In the women’s championship, the two expected leaders, IMs Irina Krush and Anna Zatonskih have jumped out to a 3-0 lead as expected. In round 3 Anna traded a queen and pawn for three pieces against Courtney Jamison. Usually this is good but she had an offside knight she was worried about. She was eventually able to get it back into play and coordinate her pieces effectively. Meanwhile Irina played very provocatively against Tuvshintugs, but her 20… Bh6! turned the tables positionally:
The two favorites will meet each other in round 8, and it may be the deciding game of the championship.
Space Disadvantage
Overall the event is running very smoothly. The Radisson hotel here in Tulsa is not only very nice, but has an excellent restaurant (I took my mother there on Mother’s Day). But one controversy has arisen that is causing a lot of consternation. I’ll only give a brief account of it here, as to some extent we are still trying to find a good solution. The gist of the story is this: the playing hall is a little bit cramped. We were aware of this, but thought it would be okay. In case the players complained, as a backup plan we had reserved another room down the hall to be able to move the women’s tournament into there if needed.
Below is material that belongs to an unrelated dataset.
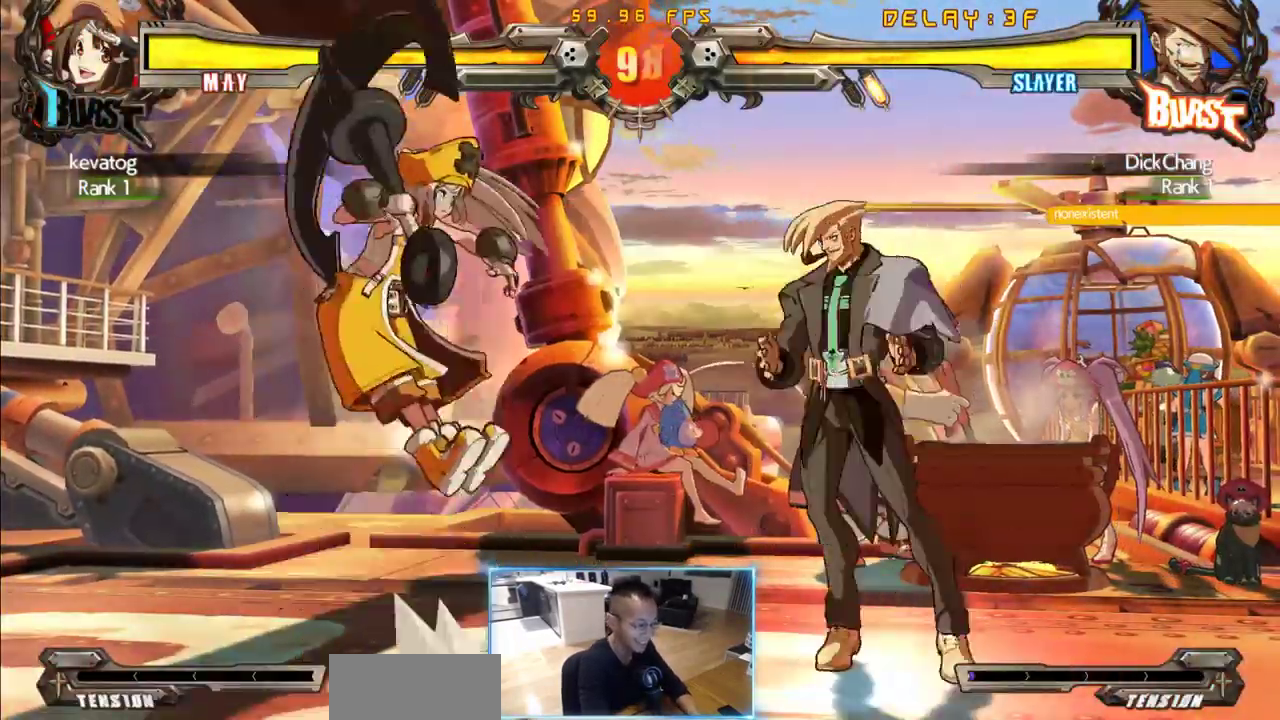
{"dt_ms": 500, "buttons": ["DPAD_RIGHT"]}
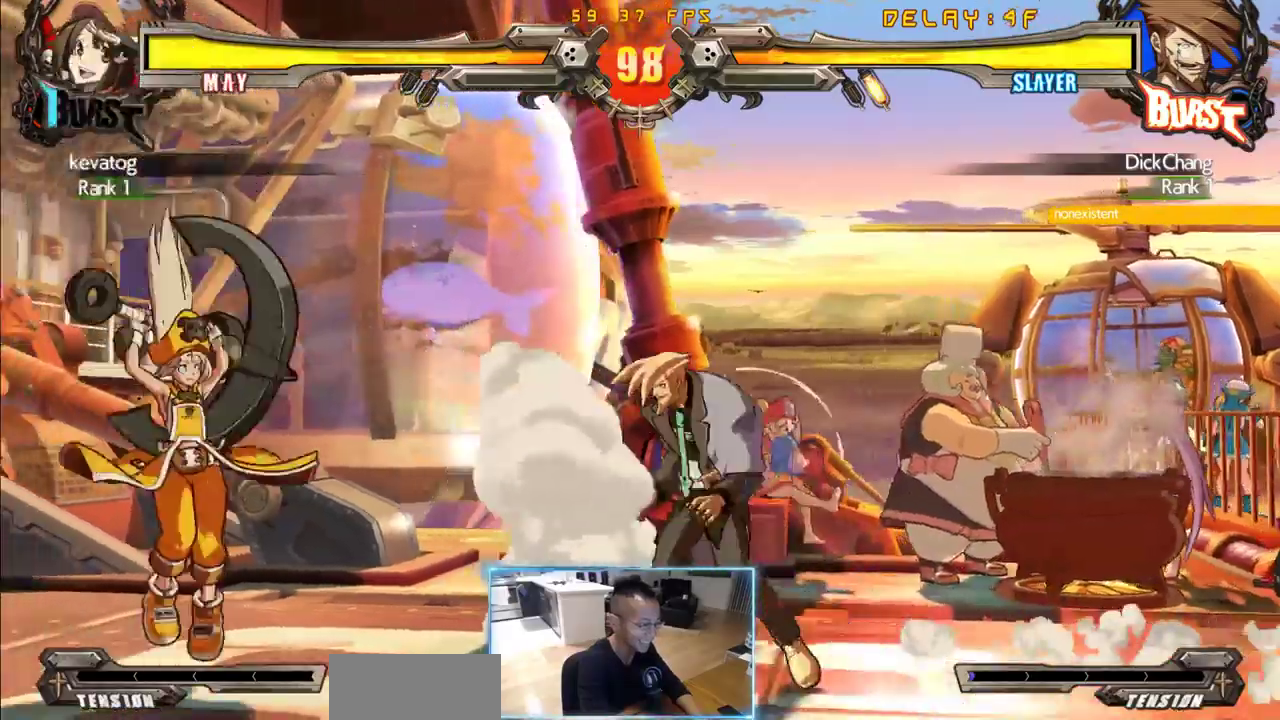
{"dt_ms": 500, "buttons": ["DPAD_DOWN", "DPAD_RIGHT"]}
As it turned out, no one complained — except one, the top-rated player, who was nice about it but said it was so seriously bothering him he would withdraw if some kind of change was not made. Many other players I talked to said he was totally out of line. A few others agreed that the room was cramped.
TD Frank Berry’s first reaction to Onischuk’s threat was to ask him if he needed a ride to the airport! But it was eventually decided to implement our backup plan. But in this case it was the women who complained, feeling that it demoted their event to second-class status. So for round 3 we decided to instead move the 5 lower boards of the regular championship into the other room. Well, you guessed it. Although the other room is comfortable, the players in there felt isolated and were miffed that they couldn’t easily see what is going on in the other games, which of course is part of the fun of chess tournaments. So after the round they were complaining, and of course they have a point as well. They wanted the room back the way it was and said we should call Onischuk’s bluff about it.
Obviously we are still hoping to find a solution that will be satisfactory to everyone — a variation that will complete development and get us out of the opening and into the middlegame.